Dr. Brummet said the innovative method he uses in conjunction with urologists to diagnose prostate cancer at St. Mary's Hospital in Jefferson City can result in better outcomes for patients. (KRCG)

Doctors say an early and accurate diagnosis can make a significant difference in the fight against cancer. In this week's Family First, KRCG 13 spoke with SSM Health Radiologist Dr. David Brummet about how urologists and radiologists are using new technology to diagnose prostate cancer.

Dr. Brummet said the innovative method he uses in conjunction with urologists to diagnose prostate cancer at St. Mary's Hospital in Jefferson City can result in better outcomes for patients. He explained biopsies are used by urologists to confirm the presence of prostate cancer; but in years past, the technological limits of the biopsy procedure didn't always allow physicians to make definitive diagnoses.

"I would estimate the old type of prostate biopsies picked up cancer maybe half the time," he said. "But with our new 'guided' prostate biopsy procedure, we can pick up the tumor maybe 80 percent of the time."

First, Dr. Brummet said he takes MRI's of patients who may have prostate cancer. "I look at the MRI images, and use specialized software to do that. And then I mark on the images, or annotate on the images, where I think tumors are located."

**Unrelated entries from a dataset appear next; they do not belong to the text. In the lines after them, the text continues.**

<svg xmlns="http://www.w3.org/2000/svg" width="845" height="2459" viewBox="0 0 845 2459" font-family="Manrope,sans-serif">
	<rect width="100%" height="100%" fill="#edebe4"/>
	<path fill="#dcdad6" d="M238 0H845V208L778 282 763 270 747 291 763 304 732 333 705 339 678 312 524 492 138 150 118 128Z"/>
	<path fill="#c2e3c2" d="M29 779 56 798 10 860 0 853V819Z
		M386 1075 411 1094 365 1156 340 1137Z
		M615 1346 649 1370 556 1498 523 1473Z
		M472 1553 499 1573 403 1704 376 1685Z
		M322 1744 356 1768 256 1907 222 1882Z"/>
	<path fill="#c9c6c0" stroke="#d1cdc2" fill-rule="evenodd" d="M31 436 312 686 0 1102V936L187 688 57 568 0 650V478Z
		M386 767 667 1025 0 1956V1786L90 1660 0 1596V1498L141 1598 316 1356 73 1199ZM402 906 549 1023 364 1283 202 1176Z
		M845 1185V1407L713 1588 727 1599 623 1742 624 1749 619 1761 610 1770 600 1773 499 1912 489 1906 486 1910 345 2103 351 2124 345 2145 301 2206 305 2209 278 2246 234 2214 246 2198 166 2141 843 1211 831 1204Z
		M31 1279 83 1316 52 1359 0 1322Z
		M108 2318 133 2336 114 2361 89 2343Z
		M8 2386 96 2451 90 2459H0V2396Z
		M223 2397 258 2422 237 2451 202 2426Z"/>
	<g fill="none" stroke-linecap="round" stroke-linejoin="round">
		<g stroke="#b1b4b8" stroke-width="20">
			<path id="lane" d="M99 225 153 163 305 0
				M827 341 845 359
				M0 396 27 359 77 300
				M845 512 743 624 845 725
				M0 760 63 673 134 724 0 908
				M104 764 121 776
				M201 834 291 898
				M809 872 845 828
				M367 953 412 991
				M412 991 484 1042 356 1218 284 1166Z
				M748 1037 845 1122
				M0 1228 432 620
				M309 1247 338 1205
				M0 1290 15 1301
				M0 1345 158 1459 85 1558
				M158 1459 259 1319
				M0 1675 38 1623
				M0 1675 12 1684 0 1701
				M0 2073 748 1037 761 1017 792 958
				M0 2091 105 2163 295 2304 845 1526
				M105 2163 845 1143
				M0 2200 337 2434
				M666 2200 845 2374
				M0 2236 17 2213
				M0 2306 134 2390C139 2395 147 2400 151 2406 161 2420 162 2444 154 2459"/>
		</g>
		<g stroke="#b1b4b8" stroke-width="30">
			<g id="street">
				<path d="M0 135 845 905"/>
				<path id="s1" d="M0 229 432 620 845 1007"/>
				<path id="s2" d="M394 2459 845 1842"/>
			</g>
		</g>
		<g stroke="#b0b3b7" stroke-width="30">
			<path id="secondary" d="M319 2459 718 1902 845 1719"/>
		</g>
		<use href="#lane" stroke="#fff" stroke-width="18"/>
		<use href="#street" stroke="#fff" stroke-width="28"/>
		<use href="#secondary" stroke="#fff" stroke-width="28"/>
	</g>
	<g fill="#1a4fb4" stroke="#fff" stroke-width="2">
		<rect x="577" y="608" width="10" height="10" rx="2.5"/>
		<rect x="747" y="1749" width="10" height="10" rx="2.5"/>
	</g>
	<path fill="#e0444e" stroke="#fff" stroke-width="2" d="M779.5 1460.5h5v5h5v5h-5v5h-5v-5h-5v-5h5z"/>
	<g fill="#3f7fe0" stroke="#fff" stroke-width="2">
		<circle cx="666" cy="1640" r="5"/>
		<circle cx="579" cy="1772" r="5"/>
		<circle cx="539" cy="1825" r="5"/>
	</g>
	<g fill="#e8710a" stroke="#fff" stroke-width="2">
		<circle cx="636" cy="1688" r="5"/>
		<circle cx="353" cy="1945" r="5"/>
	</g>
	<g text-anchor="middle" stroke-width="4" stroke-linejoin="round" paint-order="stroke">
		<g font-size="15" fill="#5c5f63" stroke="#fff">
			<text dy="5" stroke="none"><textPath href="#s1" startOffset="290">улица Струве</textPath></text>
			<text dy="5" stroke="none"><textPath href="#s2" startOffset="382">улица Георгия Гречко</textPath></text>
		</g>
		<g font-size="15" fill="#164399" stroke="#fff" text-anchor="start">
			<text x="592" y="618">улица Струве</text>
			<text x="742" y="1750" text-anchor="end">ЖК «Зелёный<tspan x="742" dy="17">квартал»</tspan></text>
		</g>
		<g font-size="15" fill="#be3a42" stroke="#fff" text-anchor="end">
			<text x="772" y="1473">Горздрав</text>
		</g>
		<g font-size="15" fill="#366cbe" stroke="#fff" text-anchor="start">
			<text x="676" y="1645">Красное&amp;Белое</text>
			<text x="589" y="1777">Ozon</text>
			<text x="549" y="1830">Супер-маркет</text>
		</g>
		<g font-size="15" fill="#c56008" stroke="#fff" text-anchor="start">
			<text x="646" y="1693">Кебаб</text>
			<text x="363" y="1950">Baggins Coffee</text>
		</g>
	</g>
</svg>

Next, Dr. Brummet said his edits are overlaid on top of the images urologists see in "real-time" during a prostate biopsy, giving them a sort-of road map for the procedure. He said the super-focused guidance his annotations provide for the biopsies results not only in a more accurate diagnosis, but in less pain for patients. "We do the procedure in the surgery suite. There, the patient is provided better sedation, so it's less painful overall," he said.

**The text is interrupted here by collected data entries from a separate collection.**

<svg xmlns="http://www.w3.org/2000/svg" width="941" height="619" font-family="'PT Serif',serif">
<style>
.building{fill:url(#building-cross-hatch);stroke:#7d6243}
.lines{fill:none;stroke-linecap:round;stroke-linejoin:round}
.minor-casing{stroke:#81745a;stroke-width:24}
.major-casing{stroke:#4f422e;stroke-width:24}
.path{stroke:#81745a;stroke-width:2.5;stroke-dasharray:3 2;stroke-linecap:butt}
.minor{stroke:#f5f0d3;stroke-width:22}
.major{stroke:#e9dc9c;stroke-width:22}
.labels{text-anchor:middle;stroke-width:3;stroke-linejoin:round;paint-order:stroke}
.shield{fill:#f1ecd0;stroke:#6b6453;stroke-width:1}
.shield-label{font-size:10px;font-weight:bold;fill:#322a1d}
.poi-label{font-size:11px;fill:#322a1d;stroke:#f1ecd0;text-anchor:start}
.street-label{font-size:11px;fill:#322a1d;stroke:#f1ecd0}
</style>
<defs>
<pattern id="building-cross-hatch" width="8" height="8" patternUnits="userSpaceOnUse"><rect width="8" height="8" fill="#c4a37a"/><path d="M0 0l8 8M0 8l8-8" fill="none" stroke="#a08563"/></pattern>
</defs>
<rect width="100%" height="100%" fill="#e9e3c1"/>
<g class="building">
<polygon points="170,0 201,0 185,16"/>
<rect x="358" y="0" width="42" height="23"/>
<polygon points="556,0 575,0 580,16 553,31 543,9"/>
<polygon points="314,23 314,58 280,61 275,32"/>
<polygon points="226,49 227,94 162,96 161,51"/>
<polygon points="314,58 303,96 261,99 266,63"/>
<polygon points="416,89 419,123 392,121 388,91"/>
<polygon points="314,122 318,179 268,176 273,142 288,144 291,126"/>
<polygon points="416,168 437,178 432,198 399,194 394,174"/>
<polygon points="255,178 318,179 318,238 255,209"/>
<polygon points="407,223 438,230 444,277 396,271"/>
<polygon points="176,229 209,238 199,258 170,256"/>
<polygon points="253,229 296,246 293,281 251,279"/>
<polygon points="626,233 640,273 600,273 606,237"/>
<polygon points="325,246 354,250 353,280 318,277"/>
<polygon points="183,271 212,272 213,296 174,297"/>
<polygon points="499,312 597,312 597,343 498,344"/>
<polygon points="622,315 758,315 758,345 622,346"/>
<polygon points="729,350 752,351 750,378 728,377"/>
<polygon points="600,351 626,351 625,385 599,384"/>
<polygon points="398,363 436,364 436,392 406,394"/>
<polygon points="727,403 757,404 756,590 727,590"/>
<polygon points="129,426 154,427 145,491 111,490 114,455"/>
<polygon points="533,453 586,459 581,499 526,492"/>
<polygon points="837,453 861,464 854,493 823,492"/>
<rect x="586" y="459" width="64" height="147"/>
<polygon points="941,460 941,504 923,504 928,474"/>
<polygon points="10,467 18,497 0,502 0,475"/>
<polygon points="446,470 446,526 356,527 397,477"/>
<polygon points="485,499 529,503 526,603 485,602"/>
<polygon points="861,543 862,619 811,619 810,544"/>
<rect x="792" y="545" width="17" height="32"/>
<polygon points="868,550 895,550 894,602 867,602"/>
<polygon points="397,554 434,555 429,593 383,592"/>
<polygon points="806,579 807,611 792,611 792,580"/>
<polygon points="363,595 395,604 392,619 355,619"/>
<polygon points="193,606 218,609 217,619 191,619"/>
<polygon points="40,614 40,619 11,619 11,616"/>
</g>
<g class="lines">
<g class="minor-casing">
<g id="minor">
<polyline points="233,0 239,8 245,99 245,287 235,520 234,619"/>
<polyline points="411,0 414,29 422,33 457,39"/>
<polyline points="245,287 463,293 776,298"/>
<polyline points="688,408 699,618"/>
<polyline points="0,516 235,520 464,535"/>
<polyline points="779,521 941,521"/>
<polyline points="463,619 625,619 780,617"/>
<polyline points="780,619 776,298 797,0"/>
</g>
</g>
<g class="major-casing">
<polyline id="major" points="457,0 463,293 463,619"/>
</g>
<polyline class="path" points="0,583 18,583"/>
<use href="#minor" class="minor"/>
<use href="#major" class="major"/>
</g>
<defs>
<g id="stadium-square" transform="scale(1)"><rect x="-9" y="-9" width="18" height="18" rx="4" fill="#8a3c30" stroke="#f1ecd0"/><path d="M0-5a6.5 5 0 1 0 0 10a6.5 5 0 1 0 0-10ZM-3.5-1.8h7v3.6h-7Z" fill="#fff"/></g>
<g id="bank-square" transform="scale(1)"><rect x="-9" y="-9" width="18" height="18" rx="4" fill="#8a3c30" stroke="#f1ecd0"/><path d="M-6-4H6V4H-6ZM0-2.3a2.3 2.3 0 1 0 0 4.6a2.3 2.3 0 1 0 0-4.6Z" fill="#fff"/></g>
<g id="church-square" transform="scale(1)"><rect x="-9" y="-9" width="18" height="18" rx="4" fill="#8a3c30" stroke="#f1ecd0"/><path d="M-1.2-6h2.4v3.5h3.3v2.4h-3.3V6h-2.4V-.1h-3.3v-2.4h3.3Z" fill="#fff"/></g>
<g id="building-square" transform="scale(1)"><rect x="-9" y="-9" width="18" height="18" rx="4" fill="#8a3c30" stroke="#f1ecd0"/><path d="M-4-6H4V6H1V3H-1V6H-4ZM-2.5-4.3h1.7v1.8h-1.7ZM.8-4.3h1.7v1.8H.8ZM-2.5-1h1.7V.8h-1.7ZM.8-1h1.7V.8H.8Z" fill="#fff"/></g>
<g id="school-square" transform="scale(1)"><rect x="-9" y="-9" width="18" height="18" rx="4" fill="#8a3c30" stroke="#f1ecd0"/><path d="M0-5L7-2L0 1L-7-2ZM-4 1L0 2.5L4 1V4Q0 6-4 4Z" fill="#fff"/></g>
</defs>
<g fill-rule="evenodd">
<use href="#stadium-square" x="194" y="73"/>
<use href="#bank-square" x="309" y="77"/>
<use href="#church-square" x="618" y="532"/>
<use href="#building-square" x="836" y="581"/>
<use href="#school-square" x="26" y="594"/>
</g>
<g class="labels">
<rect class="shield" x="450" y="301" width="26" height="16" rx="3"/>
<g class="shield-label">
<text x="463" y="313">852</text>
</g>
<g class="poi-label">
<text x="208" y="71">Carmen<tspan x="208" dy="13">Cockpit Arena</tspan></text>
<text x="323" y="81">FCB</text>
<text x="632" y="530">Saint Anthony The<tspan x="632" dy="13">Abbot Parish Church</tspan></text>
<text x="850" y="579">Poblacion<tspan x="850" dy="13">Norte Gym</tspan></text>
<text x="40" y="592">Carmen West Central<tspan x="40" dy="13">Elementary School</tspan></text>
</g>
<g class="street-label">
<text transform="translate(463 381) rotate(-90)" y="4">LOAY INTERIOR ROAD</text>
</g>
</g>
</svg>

Dr. Brummet said diagnosis is only the first step in the fight against prostate cancer; however, he said because it's a cancer that will affect one in nine men, an increase in accurate diagnoses could mean everything for millions of men around the world and here in mid-Missouri.

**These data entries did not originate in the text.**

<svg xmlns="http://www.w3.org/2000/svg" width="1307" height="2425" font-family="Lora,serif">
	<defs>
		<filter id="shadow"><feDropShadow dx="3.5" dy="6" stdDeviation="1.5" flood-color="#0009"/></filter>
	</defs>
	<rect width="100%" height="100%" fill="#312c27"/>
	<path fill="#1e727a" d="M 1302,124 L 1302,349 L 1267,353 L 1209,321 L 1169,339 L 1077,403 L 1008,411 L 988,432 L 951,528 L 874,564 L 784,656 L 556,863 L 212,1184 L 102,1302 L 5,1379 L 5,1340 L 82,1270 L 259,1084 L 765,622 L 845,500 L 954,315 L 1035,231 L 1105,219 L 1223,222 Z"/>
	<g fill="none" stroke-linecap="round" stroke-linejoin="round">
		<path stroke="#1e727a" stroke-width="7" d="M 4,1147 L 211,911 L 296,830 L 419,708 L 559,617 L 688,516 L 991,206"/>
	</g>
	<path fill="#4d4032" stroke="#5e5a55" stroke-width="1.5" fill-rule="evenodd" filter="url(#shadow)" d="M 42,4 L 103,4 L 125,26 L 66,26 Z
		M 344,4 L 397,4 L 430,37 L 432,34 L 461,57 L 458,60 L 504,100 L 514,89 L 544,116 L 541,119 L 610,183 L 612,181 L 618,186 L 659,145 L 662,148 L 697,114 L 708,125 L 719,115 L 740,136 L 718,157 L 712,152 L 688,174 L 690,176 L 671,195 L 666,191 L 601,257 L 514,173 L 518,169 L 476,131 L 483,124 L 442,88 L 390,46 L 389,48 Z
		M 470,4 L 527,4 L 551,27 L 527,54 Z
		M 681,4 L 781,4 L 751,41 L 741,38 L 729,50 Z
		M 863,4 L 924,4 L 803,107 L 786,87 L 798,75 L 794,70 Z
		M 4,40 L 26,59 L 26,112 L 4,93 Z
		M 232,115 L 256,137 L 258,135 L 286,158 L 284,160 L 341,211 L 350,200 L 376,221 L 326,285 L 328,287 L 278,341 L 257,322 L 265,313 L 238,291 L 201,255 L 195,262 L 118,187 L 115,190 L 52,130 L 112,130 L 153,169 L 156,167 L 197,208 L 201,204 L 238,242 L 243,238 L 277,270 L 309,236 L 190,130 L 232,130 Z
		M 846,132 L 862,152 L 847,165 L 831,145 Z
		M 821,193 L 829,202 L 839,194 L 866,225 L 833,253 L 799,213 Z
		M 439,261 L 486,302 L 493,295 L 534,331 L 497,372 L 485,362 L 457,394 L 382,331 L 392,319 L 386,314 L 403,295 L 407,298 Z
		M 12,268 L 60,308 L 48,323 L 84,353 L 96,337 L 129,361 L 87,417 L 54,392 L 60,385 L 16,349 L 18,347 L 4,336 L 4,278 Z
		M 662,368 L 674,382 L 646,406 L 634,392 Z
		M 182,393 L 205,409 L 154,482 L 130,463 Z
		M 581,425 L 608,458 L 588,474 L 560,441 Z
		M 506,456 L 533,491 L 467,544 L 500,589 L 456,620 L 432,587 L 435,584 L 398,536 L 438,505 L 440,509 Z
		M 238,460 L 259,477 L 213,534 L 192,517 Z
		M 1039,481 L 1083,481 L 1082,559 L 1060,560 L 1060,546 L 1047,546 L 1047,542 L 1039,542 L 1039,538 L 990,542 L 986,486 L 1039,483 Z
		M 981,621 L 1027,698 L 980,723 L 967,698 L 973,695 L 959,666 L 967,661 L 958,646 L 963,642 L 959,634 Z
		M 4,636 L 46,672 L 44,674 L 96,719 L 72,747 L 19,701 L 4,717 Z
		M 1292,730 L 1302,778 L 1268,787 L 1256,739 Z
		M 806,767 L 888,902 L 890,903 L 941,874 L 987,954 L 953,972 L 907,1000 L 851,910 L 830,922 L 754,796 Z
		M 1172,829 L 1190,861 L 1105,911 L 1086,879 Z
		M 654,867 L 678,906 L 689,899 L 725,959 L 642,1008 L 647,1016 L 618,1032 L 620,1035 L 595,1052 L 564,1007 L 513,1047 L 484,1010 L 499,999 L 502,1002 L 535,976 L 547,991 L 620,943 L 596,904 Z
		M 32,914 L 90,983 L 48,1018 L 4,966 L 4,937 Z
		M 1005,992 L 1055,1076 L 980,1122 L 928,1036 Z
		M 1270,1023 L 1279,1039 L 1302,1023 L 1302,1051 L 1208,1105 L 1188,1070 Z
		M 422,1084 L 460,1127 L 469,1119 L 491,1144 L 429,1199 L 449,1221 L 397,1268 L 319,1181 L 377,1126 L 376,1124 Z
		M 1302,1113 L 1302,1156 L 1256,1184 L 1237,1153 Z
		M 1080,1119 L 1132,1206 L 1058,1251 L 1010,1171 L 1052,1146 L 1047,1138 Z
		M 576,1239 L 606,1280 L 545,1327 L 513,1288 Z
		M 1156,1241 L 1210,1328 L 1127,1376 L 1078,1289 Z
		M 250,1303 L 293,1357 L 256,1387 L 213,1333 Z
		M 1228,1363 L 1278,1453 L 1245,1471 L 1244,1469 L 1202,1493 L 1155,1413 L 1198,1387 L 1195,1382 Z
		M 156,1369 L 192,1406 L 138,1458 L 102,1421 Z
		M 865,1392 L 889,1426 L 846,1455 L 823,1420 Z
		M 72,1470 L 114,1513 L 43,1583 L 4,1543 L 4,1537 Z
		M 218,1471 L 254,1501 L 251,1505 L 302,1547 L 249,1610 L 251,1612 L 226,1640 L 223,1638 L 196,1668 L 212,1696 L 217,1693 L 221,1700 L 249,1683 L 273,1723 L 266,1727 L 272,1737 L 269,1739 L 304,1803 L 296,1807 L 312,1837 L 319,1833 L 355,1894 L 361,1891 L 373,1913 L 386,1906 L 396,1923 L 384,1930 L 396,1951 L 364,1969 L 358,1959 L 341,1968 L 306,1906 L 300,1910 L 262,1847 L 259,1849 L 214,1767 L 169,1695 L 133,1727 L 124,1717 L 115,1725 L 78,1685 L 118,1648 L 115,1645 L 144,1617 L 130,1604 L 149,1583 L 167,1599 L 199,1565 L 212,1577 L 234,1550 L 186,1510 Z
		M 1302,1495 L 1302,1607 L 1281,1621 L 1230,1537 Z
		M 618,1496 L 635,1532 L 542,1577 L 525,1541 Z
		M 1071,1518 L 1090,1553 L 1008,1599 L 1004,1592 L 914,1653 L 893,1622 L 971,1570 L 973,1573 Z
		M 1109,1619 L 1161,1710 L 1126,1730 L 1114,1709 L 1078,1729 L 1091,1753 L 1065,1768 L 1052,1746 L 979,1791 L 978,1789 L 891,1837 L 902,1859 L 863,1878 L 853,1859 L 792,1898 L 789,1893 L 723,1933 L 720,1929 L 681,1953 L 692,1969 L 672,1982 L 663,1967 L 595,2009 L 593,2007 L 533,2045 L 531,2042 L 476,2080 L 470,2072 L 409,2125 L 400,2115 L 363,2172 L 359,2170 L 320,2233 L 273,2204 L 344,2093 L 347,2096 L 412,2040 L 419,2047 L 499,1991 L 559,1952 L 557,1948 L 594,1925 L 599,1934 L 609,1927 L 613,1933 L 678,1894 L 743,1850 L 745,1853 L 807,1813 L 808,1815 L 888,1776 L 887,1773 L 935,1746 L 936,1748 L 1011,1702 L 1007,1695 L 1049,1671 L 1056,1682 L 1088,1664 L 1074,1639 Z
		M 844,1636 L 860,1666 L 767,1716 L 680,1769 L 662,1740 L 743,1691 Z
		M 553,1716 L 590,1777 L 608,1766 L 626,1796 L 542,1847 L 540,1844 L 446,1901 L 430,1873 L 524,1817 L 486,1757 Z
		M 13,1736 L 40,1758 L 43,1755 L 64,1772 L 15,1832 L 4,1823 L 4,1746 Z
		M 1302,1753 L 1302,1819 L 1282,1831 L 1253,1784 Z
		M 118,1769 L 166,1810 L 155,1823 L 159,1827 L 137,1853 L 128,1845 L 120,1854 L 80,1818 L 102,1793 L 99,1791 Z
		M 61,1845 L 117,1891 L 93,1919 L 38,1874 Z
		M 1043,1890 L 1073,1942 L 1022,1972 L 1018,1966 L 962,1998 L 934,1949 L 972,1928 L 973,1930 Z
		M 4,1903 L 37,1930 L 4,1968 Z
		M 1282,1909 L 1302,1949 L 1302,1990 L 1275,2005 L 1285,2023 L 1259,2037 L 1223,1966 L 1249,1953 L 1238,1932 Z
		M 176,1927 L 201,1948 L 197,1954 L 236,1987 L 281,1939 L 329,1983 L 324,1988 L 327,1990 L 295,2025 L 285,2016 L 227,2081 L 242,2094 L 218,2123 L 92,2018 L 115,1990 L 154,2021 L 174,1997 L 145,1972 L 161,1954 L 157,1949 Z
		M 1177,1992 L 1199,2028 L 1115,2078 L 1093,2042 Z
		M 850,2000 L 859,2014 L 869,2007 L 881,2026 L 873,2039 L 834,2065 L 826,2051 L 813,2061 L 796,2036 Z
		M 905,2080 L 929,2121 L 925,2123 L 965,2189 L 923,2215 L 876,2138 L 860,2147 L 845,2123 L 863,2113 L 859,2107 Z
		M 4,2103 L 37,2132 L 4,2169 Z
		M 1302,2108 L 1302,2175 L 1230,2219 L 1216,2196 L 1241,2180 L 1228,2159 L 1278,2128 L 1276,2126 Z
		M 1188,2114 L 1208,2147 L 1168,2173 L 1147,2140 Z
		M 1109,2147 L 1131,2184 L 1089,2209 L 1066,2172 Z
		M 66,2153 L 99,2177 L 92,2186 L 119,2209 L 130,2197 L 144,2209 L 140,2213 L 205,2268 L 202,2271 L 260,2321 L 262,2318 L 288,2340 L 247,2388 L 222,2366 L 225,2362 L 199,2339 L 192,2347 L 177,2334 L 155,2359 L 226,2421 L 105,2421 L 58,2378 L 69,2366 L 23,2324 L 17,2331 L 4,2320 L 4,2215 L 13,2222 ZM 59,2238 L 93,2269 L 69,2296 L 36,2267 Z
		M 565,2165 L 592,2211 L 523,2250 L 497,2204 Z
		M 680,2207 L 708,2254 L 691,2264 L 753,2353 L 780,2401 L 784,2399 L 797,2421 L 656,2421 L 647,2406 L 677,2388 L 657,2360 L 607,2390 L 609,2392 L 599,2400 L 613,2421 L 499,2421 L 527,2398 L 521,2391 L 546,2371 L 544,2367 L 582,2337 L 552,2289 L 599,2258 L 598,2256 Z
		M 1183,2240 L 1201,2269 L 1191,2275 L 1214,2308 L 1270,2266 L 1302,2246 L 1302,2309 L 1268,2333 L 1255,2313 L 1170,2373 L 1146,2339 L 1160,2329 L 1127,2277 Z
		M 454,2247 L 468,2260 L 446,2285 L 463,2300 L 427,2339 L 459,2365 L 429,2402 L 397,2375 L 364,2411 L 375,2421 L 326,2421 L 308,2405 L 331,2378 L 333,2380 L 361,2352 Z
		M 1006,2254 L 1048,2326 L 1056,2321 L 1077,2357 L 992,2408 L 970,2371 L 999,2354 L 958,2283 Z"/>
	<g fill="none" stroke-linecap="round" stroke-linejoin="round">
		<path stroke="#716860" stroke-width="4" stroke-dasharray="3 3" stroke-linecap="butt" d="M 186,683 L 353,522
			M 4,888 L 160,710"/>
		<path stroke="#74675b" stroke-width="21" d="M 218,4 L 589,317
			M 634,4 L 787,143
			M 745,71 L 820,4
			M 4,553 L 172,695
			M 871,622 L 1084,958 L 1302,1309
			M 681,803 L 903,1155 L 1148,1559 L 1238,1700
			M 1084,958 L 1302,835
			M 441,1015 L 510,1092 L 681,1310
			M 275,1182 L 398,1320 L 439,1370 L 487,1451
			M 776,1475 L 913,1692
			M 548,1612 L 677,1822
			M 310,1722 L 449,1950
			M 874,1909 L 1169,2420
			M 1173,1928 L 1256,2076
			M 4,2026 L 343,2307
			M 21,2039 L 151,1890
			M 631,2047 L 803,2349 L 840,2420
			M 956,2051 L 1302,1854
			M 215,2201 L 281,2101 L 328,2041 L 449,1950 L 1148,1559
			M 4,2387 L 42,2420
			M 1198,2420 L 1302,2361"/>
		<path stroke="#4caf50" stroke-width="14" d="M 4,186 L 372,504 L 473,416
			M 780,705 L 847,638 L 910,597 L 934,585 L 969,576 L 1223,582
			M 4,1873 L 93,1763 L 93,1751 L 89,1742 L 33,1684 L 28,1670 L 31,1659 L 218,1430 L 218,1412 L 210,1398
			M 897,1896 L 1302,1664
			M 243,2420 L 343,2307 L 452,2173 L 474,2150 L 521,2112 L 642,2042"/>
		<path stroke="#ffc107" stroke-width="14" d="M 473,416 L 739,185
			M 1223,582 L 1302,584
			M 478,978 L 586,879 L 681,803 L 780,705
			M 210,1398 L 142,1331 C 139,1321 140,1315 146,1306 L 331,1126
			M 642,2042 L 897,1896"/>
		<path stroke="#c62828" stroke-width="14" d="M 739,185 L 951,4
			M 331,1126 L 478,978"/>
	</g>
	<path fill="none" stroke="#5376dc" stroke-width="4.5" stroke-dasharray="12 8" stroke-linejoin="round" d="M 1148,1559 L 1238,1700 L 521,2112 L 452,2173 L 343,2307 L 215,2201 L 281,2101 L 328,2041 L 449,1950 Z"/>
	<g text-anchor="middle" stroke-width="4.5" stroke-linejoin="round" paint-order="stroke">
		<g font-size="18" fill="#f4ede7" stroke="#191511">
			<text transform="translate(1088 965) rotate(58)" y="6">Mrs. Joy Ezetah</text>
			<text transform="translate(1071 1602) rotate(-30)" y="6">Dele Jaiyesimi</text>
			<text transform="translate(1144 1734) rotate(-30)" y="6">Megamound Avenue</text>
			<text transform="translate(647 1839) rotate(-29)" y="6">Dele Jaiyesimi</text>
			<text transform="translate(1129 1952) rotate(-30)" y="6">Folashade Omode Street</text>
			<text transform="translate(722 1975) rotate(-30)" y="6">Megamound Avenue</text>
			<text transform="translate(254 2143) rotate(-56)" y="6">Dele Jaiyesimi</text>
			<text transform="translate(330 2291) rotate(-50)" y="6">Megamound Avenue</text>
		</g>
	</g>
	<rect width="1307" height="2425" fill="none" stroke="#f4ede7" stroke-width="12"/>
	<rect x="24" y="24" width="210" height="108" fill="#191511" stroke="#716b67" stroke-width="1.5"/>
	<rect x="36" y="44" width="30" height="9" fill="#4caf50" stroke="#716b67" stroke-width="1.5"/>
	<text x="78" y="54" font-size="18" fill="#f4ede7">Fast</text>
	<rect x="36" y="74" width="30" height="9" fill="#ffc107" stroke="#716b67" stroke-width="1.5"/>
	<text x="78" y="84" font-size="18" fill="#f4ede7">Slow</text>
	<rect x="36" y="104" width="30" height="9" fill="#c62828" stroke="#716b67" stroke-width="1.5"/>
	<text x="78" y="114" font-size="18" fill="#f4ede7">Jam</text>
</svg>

According to the Centers for Disease Control, signs of prostate cancer include: difficulty starting urination, weak or interrupted flow of urine, frequent urination, difficulty emptying the bladder completely, pain or burning during urination, blood in the urine or semen, and pain in the back, hips, or pelvis that doesn’t go away. Dr. Brummet said if patients experience any of these symptoms, they should speak with a urologist or with their primary care doctor.